Given text:
+ + + + +

Showing posts with label Johnny Sansone. Show all posts
Showing posts with label Johnny Sansone. Show all posts

Friday, January 11, 2013

Bob Andrews "Shotgun" (4.5*)



As someone with a long term interest in The Rumour, Graham Parker’s one-time backing band (their three albums on their own, Max, Frogs Sprouts Clogs and Krauts and Purity Of Essence occupy a significant place in Hughesy’s list of criminally underrated albums) who also worked as the Stiff Records house band I really should have done a better job of following the individual members of a mighty fine outfit over the thirty years since they broke up in 1981.

Keyboard player Bob Andrews was the first to fly the coop, splitting in 1979 and subsequently absent from Purity Of Essence and has gone on to play on over a thousand recordings with engineering and production credits for more than fifty artists, facts I was totally unaware of until a review of this album on the Burning Wood blog had me rocking over to iTunes to grab a copy.

Twenty years ago he ended up settling in New Orleans, and has, by all accounts, become a fixture in the Crescent City music scene with a regular gig at Dos Jefes Uptown Cigar Bar at 5535 Tchoupitoulas Street, frequent appearances on the local community radio station (WWOZ)and at the New Orleans Jazz and Heritage Festival. He has, along the way, acted as a side man for, among others, John Mooney, Jumpin' Johnny Sansone and Marva Wright and played several gigs with Allen Toussaint.

This album, inspired by a book of the same name about the unique shotgun architecture of New Orleans, Marigny and Bywater neighborhoods, isn’t quite the New Orleans extravaganza you might expect, although it does feature its share of New Orleans identities. Apart from Hughesy’s recent new favourite Alex McMurray on guitar, and Johnny Sansone on harmonica there’s one of Jon Cleary's Absolute Monster Gentlemen (Cornell Williams) on bass, the New Orleans Blues Department’s Red Priest on guitar, the Dirty Dozen Brass Band’ s Jermal Watson on drums and up and coming saxophonist Calvin Johnson. Andrews handles keyboard and vocal duties, and contributes some guitar for good measure.

So, what’s it all about?

You’re looking, believe it or not, at a musical rendering of the adventures of Guzzard and Mr. Poo, New Orleans lyricist/author and healthcare consultant Robin Hunn’s black Labradors. The illustrated book sets the song lyrics that recount two dogs’ antics beside photographs of the Marigny and Bywater neighbourhoods with additional graphic elements from Atom Davis.

+ + + + +

(Stored records)
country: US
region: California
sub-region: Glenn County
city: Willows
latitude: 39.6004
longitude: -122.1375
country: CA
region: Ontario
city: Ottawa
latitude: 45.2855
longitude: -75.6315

+ + + + +

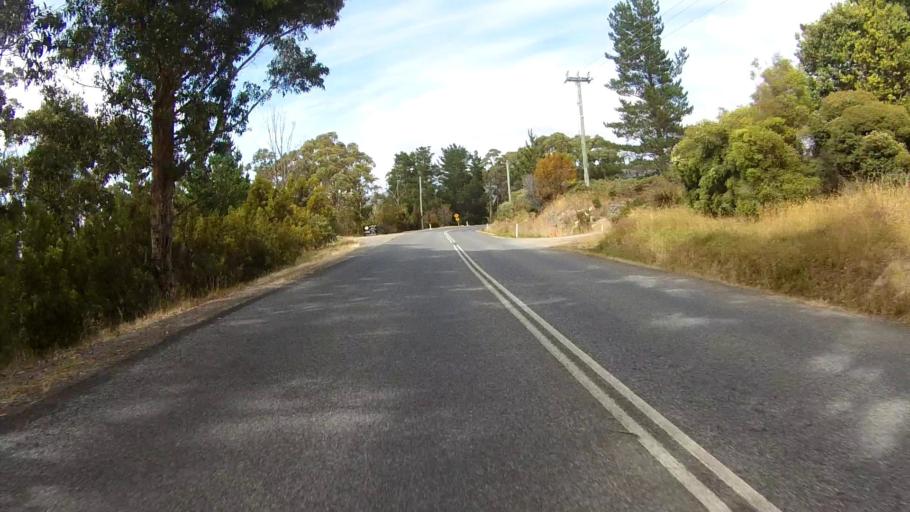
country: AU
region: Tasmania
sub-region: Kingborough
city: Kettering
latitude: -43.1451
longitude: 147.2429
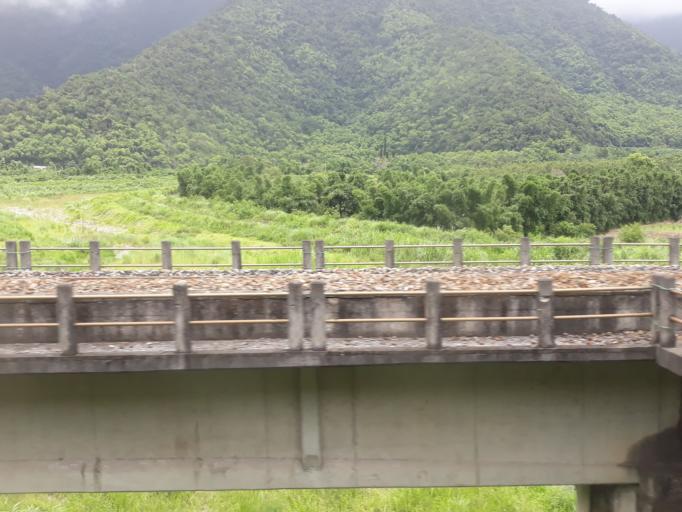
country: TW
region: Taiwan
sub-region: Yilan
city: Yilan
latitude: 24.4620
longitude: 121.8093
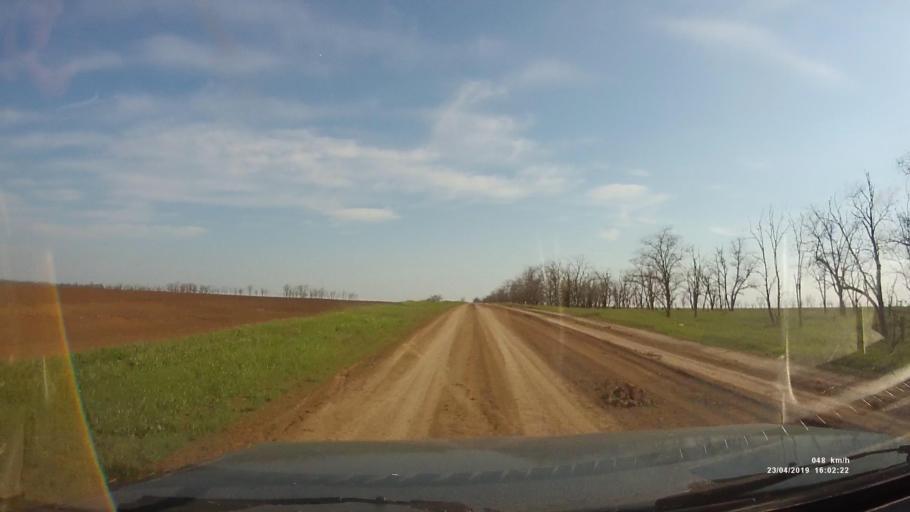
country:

+ + + + +

Directives:
1 – In the album review, what year did Bob Andrews leave The Rumour?
2 – Please copy part of the album review word for word, beginning at the words "Twenty years ago" and stopping after "with Allen Toussaint.".

Task solutions:
1 – 1979

2 –
Twenty years ago he ended up settling in New Orleans, and has, by all accounts, become a fixture in the Crescent City music scene with a regular gig at Dos Jefes Uptown Cigar Bar at 5535 Tchoupitoulas Street, frequent appearances on the local community radio station (WWOZ)and at the New Orleans Jazz and Heritage Festival. He has, along the way, acted as a side man for, among others, John Mooney, Jumpin' Johnny Sansone and Marva Wright and played several gigs with Allen Toussaint.